- Korte opgave 1
Welke voorzieningen worden in de tekst over het btw-tarief genoemd bij het onderscheid tussen de twee tarieven? Geef bij elke voorziening het tarief dat volgens de tekst zal gelden.
- Korte opgave 2
Neem uit de tekst over het btw-tarief letterlijk het gedeelte over dat begint bij "Bij de uitwerking" en eindigt bij "ongelijke behandeling oplevert.".
- Korte opgave 3
Waarom moet volgens de tekst over het btw-tarief een afwijkende behandeling van musea, muziek- en toneeluitvoeringen enerzijds en bioscopen en dagrecreatie anderzijds gerechtvaardigd kunnen worden?

- Pagina
---

Bij de uitwerking van het plan om het verlaagde btw-tarief af te schaffen dient te worden onderzocht of dit plan inderdaad een negatief effect heeft op de verspreiding van kinderboeken en zo ja of dit effect voldoende ondervangen kan worden door andere maatregelen. 

Het gelijkheidsbeginsel en de uitzondering voor bioscopen en dagrecreatie 

Meer in het algemeen roept het plan om het verlaagde btw-tarief af te schaffen de vraag op of het onderscheid tussen musea, muziek- en toneeluitvoeringen enerzijds (waarvoor een tarief van 21% zal gelden) en bioscopen en dagrecreatie anderzijds (waarvoor een tarief van 9% zal gelden) gerechtvaardigd is en of dit geen ongelijke behandeling oplevert. 

Uit het gelijkheidsbeginsel als beginsel van behoorlijk bestuur volgt namelijk dat gelijke gevallen gelijk behandeld dienen te worden, waarbij gekeken moet worden naar het doel van de maatregel. Een afwijkende behandeling moet objectief gerechtvaardigd worden (CRvB 29 februari 2024, ECLI:NL:CRVB:2024:304, r.o. 4.3 en 4.6). Het recht op gelijke behandeling is vervat in onder meer het EVRM (artikel 14 en het twaalfde protocol bij het EVRM). Op Unierechtelijk niveau bestaat het beginsel van fiscale neutraliteit dat inhoudt dat op soortgelijke goederen en diensten dezelfde belastingdruk moet rusten.

---

- Ruwe gegevens
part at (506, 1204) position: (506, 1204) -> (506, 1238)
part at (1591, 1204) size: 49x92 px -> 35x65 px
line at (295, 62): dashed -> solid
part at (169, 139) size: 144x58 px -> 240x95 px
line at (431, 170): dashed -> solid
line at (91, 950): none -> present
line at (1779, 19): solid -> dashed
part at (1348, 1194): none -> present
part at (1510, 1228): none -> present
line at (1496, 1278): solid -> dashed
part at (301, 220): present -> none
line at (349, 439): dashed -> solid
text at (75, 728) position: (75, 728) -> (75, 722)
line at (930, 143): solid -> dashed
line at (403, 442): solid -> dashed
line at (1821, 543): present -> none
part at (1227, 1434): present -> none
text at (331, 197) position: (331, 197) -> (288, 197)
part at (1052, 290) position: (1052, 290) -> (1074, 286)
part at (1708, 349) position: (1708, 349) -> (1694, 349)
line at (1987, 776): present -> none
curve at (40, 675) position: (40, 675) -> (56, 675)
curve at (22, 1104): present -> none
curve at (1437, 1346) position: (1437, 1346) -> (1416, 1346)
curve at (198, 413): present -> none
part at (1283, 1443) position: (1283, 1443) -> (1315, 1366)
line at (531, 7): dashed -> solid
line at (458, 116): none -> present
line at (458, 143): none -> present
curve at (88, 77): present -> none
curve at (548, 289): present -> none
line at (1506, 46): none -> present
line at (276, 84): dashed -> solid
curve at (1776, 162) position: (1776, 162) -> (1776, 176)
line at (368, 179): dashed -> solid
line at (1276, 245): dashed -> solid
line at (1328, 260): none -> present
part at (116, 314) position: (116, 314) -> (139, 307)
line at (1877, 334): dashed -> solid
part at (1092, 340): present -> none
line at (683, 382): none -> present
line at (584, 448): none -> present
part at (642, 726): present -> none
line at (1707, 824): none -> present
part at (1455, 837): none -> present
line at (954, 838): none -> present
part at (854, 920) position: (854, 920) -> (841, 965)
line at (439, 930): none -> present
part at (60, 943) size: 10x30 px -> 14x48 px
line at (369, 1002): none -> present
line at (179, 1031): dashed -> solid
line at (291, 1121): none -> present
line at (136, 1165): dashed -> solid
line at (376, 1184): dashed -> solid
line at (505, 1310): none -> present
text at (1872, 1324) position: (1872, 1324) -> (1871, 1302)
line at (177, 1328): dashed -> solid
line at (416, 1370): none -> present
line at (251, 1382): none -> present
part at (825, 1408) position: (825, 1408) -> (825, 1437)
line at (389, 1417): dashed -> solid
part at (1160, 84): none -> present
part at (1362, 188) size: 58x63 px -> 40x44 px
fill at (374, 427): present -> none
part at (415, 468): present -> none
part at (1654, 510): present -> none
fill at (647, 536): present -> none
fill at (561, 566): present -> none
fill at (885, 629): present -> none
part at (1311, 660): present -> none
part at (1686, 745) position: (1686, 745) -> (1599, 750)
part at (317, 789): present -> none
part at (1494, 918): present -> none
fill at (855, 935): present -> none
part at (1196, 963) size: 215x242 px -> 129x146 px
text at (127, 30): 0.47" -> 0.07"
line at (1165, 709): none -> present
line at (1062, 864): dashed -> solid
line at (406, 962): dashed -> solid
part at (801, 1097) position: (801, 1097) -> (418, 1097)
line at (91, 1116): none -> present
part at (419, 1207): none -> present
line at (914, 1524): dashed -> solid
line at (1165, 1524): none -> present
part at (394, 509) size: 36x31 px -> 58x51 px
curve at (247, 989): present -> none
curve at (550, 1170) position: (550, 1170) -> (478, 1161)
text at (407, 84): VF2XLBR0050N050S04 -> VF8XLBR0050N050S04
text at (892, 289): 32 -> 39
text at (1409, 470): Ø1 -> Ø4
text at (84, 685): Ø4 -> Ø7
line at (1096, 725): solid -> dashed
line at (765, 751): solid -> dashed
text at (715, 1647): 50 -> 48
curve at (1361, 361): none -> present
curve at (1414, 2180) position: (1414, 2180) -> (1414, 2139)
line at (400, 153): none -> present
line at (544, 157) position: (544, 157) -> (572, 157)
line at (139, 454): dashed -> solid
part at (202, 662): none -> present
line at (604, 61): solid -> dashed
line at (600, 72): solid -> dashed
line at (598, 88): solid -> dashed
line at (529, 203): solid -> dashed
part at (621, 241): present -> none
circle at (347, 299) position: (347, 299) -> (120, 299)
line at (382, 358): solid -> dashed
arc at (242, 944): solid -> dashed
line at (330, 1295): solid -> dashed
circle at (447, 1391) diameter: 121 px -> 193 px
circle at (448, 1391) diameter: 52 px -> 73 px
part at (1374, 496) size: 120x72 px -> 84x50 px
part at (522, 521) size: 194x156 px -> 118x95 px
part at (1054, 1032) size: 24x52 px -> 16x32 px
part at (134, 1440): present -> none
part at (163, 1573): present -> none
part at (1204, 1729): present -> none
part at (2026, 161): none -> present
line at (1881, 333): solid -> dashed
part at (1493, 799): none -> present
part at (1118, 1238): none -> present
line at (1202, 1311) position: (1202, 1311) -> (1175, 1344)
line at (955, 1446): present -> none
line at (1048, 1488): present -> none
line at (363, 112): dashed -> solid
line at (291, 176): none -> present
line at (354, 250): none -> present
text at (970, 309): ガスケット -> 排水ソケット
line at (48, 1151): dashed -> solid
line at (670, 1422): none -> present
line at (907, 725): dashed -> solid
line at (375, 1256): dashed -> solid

---

- Verwacht antwoord 1
Musea: 21%
Muziek- en toneeluitvoeringen: 21%
Bioscopen: 9%
Dagrecreatie: 9%

- Verwacht antwoord 2
Bij de uitwerking van het plan om het verlaagde btw-tarief af te schaffen dient te worden onderzocht of dit plan inderdaad een negatief effect heeft op de verspreiding van kinderboeken en zo ja of dit effect voldoende ondervangen kan worden door andere maatregelen. 

Het gelijkheidsbeginsel en de uitzondering voor bioscopen en dagrecreatie 

Meer in het algemeen roept het plan om het verlaagde btw-tarief af te schaffen de vraag op of het onderscheid tussen musea, muziek- en toneeluitvoeringen enerzijds (waarvoor een tarief van 21% zal gelden) en bioscopen en dagrecreatie anderzijds (waarvoor een tarief van 9% zal gelden) gerechtvaardigd is en of dit geen ongelijke behandeling oplevert.

- Verwacht antwoord 3
Volgens het gelijkheidsbeginsel moeten gelijke gevallen gelijk worden behandeld, waarbij naar het doel van de maatregel wordt gekeken. Een afwijkende behandeling moet daarom objectief gerechtvaardigd worden. Daarnaast vereist het Unierechtelijke beginsel van fiscale neutraliteit dat op soortgelijke goederen en diensten dezelfde belastingdruk rust.